NAISS Medium Compute

Principal Investigator:

Erik Kristiansson

Affiliation:

Chalmers tekniska högskola

Start Date:

2025-10-01

End Date:

2026-10-01

Primary Classification:

10203: Bioinformatics (Computational Biology) (Applications at 10610)

Webpage:

Allocation

Abstract

Artificial intelligence provides new, disruptive means to interpret and analyze complex biological and medical data. In particular, transformers enable analysis of sequential biological data, such as DNA sequences and medical health records, data that has previously been hard to efficiently incorporate in a deep learning perspective. Another example are graphical neural networks (GNNs), which provide a general framework to describe the often complex dependencies encountered in and between organisms. In this project, we use state-of-the-art AI methodologies to interpret complex biological and medical data. The project combines the development and fine-tuning of dedicated AI methods with the analysis of large volumes of biological data generated by international collaborative experimental groups. The project contains three major themes: a) analysis of the development, spread, and diagnostics of antibiotic-resistant bacteria, b) assessment of the toxicity of chemicals to humans and the environment based on their molecular structure, and c) DNA-based assessment of microbial biodiversity. In the first theme, we use graph attention networks (GATs), transformers, and more traditional machine learning to investigate genes that make bacteria resistant to antibiotics. This includes the analysis of DNA sequences, assessment of their spread between bacterial hosts, and development of decision support to guide antibiotic treatment.

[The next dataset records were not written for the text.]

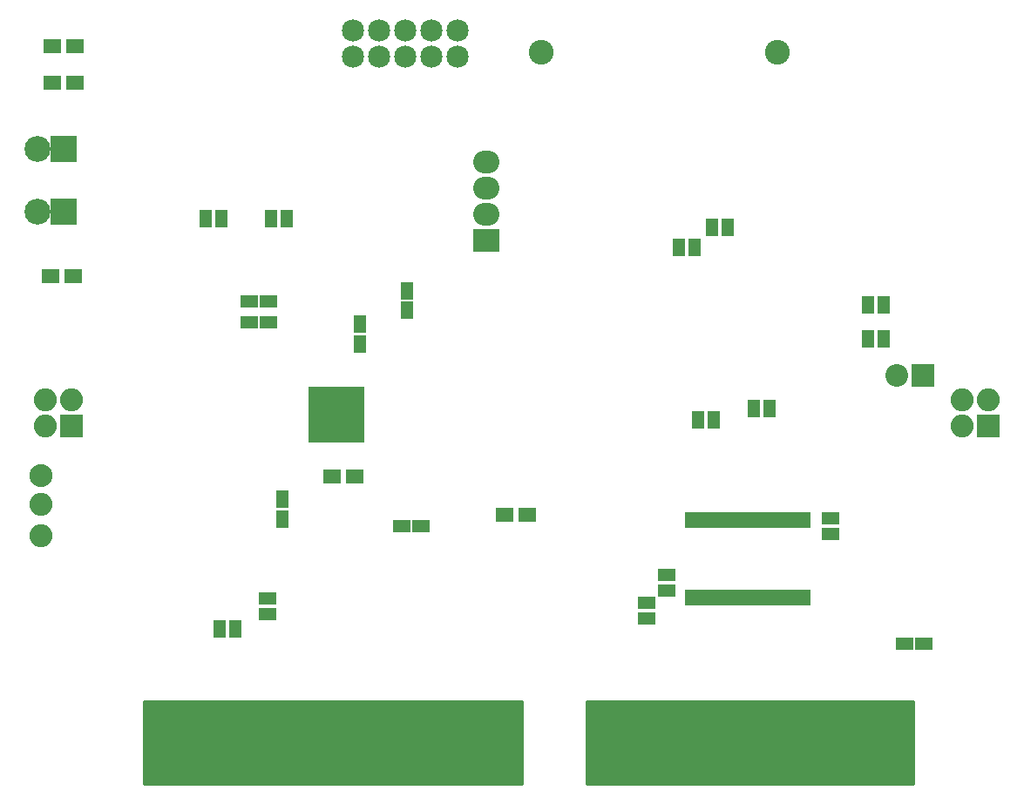
<source format=gbs>
G04 #@! TF.FileFunction,Soldermask,Bot*
%FSLAX46Y46*%
G04 Gerber Fmt 4.6, Leading zero omitted, Abs format (unit mm)*
G04 Created by KiCad (PCBNEW 4.0.3-stable) date 08/31/18 19:04:58*
%MOMM*%
%LPD*%
G01*
G04 APERTURE LIST*
%ADD10C,0.152400*%
%ADD11R,1.708000X1.408000*%
%ADD12R,1.258000X1.708000*%
%ADD13R,1.708000X1.258000*%
%ADD14C,2.159000*%
%ADD15C,2.407920*%
%ADD16R,2.540000X2.235200*%
%ADD17O,2.540000X2.235200*%
%ADD18R,2.508000X2.508000*%
%ADD19C,2.508000*%
%ADD20R,2.235200X2.235200*%
%ADD21O,2.235200X2.235200*%
%ADD22R,5.508000X5.508000*%
%ADD23R,0.793000X1.508000*%
%ADD24R,1.143000X1.651000*%
%ADD25R,2.208000X2.208000*%
%ADD26O,2.208000X2.208000*%
%ADD27C,2.235200*%
%ADD28R,1.651000X1.143000*%
%ADD29C,0.254000*%
G04 APERTURE END LIST*
D10*
D11*
X75050000Y-132000000D03*
X77250000Y-132000000D03*
D12*
X53425000Y-130550000D03*
X53425000Y-132450000D03*
D13*
X113875000Y-144600000D03*
X115775000Y-144600000D03*
X65000000Y-133100000D03*
X66900000Y-133100000D03*
D12*
X65500000Y-110250000D03*
X65500000Y-112150000D03*
X60950000Y-113525000D03*
X60950000Y-115425000D03*
D13*
X50200000Y-111300000D03*
X52100000Y-111300000D03*
X50200000Y-113350000D03*
X52100000Y-113350000D03*
D11*
X60475000Y-128275000D03*
X58275000Y-128275000D03*
D14*
X60270000Y-87470000D03*
X60270000Y-84930000D03*
X62810000Y-87470000D03*
X62810000Y-84930000D03*
X65350000Y-87470000D03*
X65350000Y-84930000D03*
X67890000Y-87470000D03*
X67890000Y-84930000D03*
X70430000Y-87470000D03*
X70430000Y-84930000D03*
D15*
X78598880Y-87100980D03*
X101499520Y-87100980D03*
D16*
X73200000Y-105400000D03*
D17*
X73200000Y-102860000D03*
X73200000Y-100320000D03*
X73200000Y-97780000D03*
D18*
X32150000Y-96500000D03*
D19*
X29610000Y-96500000D03*
D11*
X33250000Y-86500000D03*
X31050000Y-86500000D03*
D18*
X32150000Y-102550000D03*
D19*
X29610000Y-102550000D03*
D11*
X33250000Y-90000000D03*
X31050000Y-90000000D03*
D20*
X121975000Y-123425000D03*
D21*
X119435000Y-123425000D03*
X121975000Y-120885000D03*
X119435000Y-120885000D03*
D11*
X30900000Y-108875000D03*
X33100000Y-108875000D03*
D20*
X32950000Y-123375000D03*
D21*
X30410000Y-123375000D03*
X32950000Y-120835000D03*
X30410000Y-120835000D03*
D22*
X58700000Y-122300000D03*
D23*
X104350000Y-140050000D03*
X103850000Y-140050000D03*
X103350000Y-140050000D03*
X102850000Y-140050000D03*
X102350000Y-140050000D03*
X101850000Y-140050000D03*
X101350000Y-140050000D03*
X100850000Y-140050000D03*
X100350000Y-140050000D03*
X99850000Y-140050000D03*
X99350000Y-140050000D03*
X98850000Y-140050000D03*
X98350000Y-140050000D03*
X97850000Y-140050000D03*
X97350000Y-140050000D03*
X96850000Y-140050000D03*
X96350000Y-140050000D03*
X95850000Y-140050000D03*
X95350000Y-140050000D03*
X94850000Y-140050000D03*
X94350000Y-140050000D03*
X93850000Y-140050000D03*
X93350000Y-140050000D03*
X92850000Y-140050000D03*
X92850000Y-132550000D03*
X93350000Y-132550000D03*
X93850000Y-132550000D03*
X94350000Y-132550000D03*
X94850000Y-132550000D03*
X95350000Y-132550000D03*
X95850000Y-132550000D03*
X96350000Y-132550000D03*
X96850000Y-132550000D03*
X97350000Y-132550000D03*
X97850000Y-132550000D03*
X98350000Y-132550000D03*
X98850000Y-132550000D03*
X99350000Y-132550000D03*
X99850000Y-132550000D03*
X100350000Y-132550000D03*
X100850000Y-132550000D03*
X101350000Y-132550000D03*
X101850000Y-132550000D03*
X102350000Y-132550000D03*
X102850000Y-132550000D03*
X103350000Y-132550000D03*
X103850000Y-132550000D03*
X104350000Y-132550000D03*
D24*
X110288000Y-111650000D03*
X111812000Y-111650000D03*
X110288000Y-114950000D03*
X111812000Y-114950000D03*
D25*
X115675000Y-118500000D03*
D26*
X113135000Y-118500000D03*
D27*
X29925000Y-128200000D03*
D21*
X29925000Y-131050000D03*
X29925000Y-134050000D03*
D28*
X90750000Y-137863000D03*
X90750000Y-139387000D03*
X106700000Y-133912000D03*
X106700000Y-132388000D03*
D24*
X93763000Y-122800000D03*
X95287000Y-122800000D03*
D28*
X88800000Y-140613000D03*
X88800000Y-142137000D03*
D24*
X99238000Y-121725000D03*
X100762000Y-121725000D03*
X47288000Y-143150000D03*
X48812000Y-143150000D03*
D28*
X51950000Y-140138000D03*
X51950000Y-141662000D03*
D24*
X95138000Y-104100000D03*
X96662000Y-104100000D03*
X91913000Y-106075000D03*
X93437000Y-106075000D03*
X52313000Y-103250000D03*
X53837000Y-103250000D03*
X47487000Y-103250000D03*
X45963000Y-103250000D03*
D29*
G36*
X114731800Y-158153100D02*
X82984340Y-158153100D01*
X82984340Y-150157180D01*
X114731800Y-150157180D01*
X114731800Y-158153100D01*
X114731800Y-158153100D01*
G37*
X114731800Y-158153100D02*
X82984340Y-158153100D01*
X82984340Y-150157180D01*
X114731800Y-150157180D01*
X114731800Y-158153100D01*
G36*
X76730860Y-158153100D02*
X39984680Y-158153100D01*
X39984680Y-150157180D01*
X76730860Y-150157180D01*
X76730860Y-158153100D01*
X76730860Y-158153100D01*
G37*
X76730860Y-158153100D02*
X39984680Y-158153100D01*
X39984680Y-150157180D01*
X76730860Y-150157180D01*
X76730860Y-158153100D01*
M02*

</source>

In the second theme, we use fusion transformers to describe chemical structures, genetic differences between organisms, together with other metadata, for accurate prediction of toxicity. Here, our ultimate aim is to replace animal testing with in silico predictions. In the third theme, we use transformers to interpret DNA sequences in order to classify them based on the taxonomy of their hosts. These models will improve the estimation of biodiversity and constitute an important building block for digital twins used to assess the effects of climate change. We are around 10 researchers working in total on this project. Our need for computational resources varies significantly between months, depending on data availability. Funding comes from multiple sources including VR, FORMAS, Wallenberg, Naturvårdsverket and the EU (JPIAMR).